I think you should smash your camera.


----------



## The Phototron (Nov 12, 2007)

What style are you trying to imitate? It might be helpful to mention that, so someone could point you in the right direction.


----------



## rob91 (Nov 12, 2007)

The Phototron said:


> What style are you trying to imitate? It might be helpful to mention that, so someone could point you in the right direction.



None that I'm aware of.


----------



## rob91 (Nov 12, 2007)

ilyfel said:


> I think you should smash your camera.



So long as you volunteer your face, I'm game.


----------



## ilyfel (Nov 12, 2007)

edit nvm


----------



## The Phototron (Nov 12, 2007)

rob91 said:


> None that I'm aware of.


Or just something you saw? So we could tell you why it work for that image and not the same way for yours?

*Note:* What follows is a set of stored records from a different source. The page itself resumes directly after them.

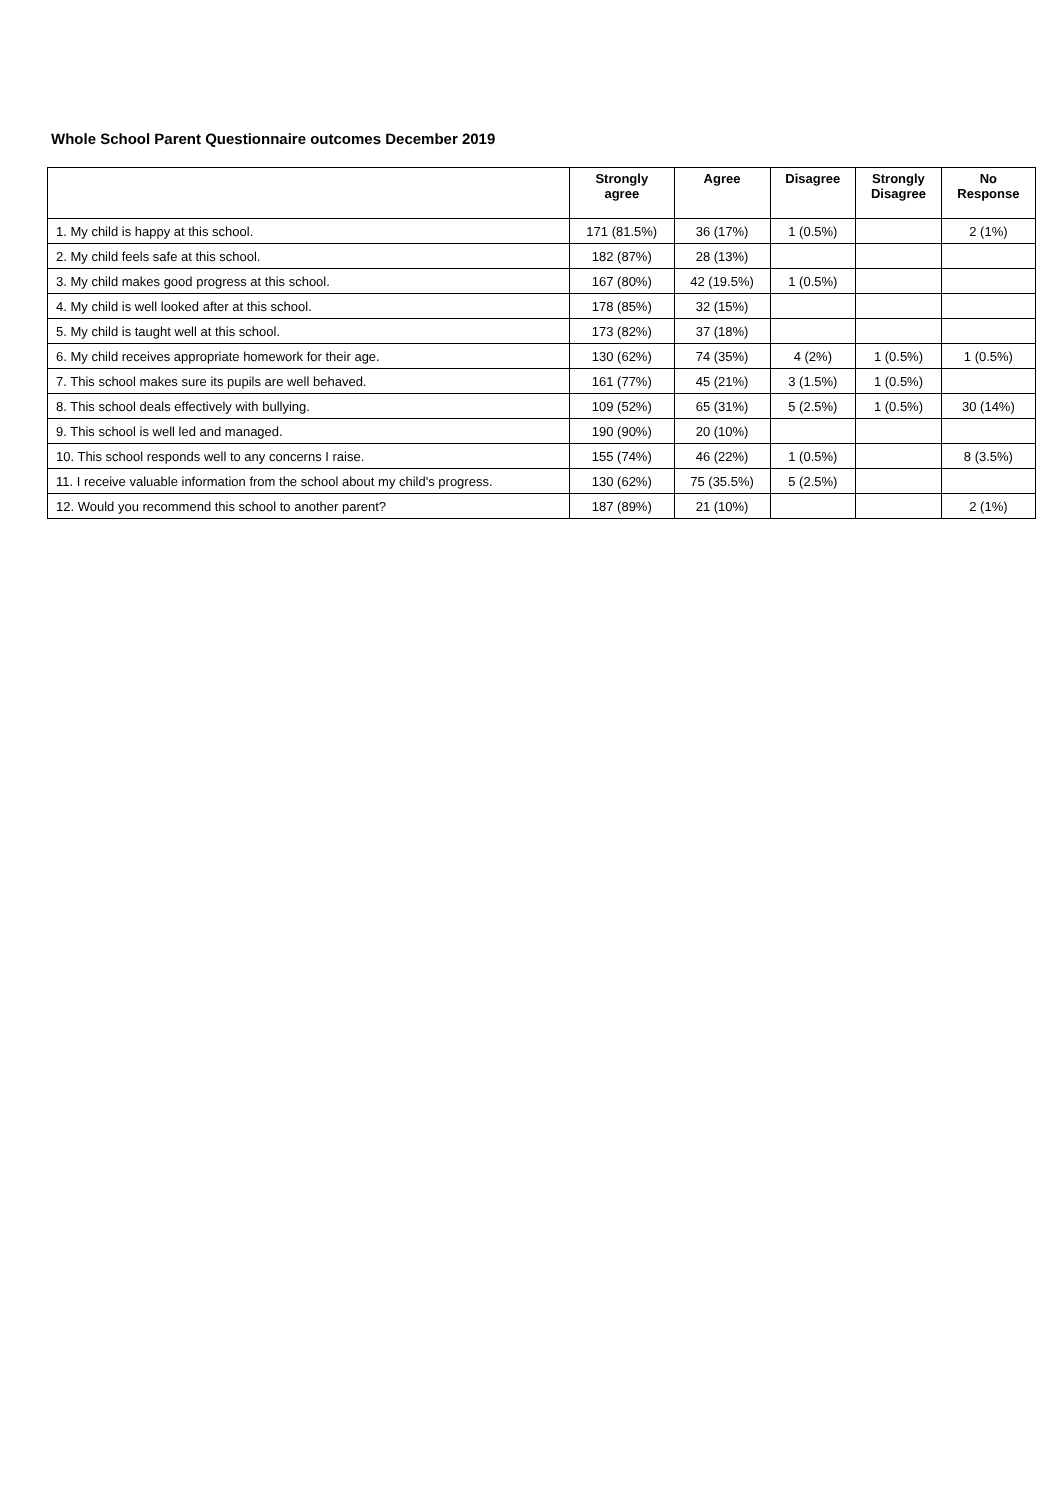Whole School Parent Questionnaire outcomes December 2019
| | Strongly agree | Agree | Disagree | Strongly Disagree | No Response |
| --- | --- | --- | --- | --- | --- |
| 1. My child is happy at this school. | 171 (81.5%) | 36 (17%) | 1 (0.5%) | | 2 (1%) |
| 2. My child feels safe at this school. | 182 (87%) | 28 (13%) | | | |
| 3. My child makes good progress at this school. | 167 (80%) | 42 (19.5%) | 1 (0.5%) | | |
| 4. My child is well looked after at this school. | 178 (85%) | 32 (15%) | | | |
| 5. My child is taught well at this school. | 173 (82%) | 37 (18%) | | | |
| 6. My child receives appropriate homework for their age. | 130 (62%) | 74 (35%) | 4 (2%) | 1 (0.5%) | 1 (0.5%) |
| 7. This school makes sure its pupils are well behaved. | 161 (77%) | 45 (21%) | 3 (1.5%) | 1 (0.5%) | |
| 8. This school deals effectively with bullying. | 109 (52%) | 65 (31%) | 5 (2.5%) | 1 (0.5%) | 30 (14%) |
| 9. This school is well led and managed. | 190 (90%) | 20 (10%) | | | |
| 10. This school responds well to any concerns I raise. | 155 (74%) | 46 (22%) | 1 (0.5%) | | 8 (3.5%) |
| 11. I receive valuable information from the school about my child's progress. | 130 (62%) | 75 (35.5%) | 5 (2.5%) | | |
| 12. Would you recommend this school to another parent? | 187 (89%) | 21 (10%) | | | 2 (1%) |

Oh, if it helps, you can always print out her avatar in severely pixelated form, and go on to mutilate it in every way possible. It's efficient anger management.


----------



## Beauy (Nov 12, 2007)

sorry . its ****e .. nothin more to say .. in MY OPINION .. after all thats what you asked for ..


----------



## Heck (Nov 12, 2007)

Another thread bites the dust. 

I don't like it by the way, it just a out of focus pic.


----------



## The Phototron (Nov 12, 2007)

Heck said:


> Another thread bites the dust.



Did you say that with intention of quoting Queen, I love that song.


----------



## rob91 (Nov 12, 2007)

The Phototron said:


> Or just something you saw? So we could tell you why it work for that image and not the same way for yours?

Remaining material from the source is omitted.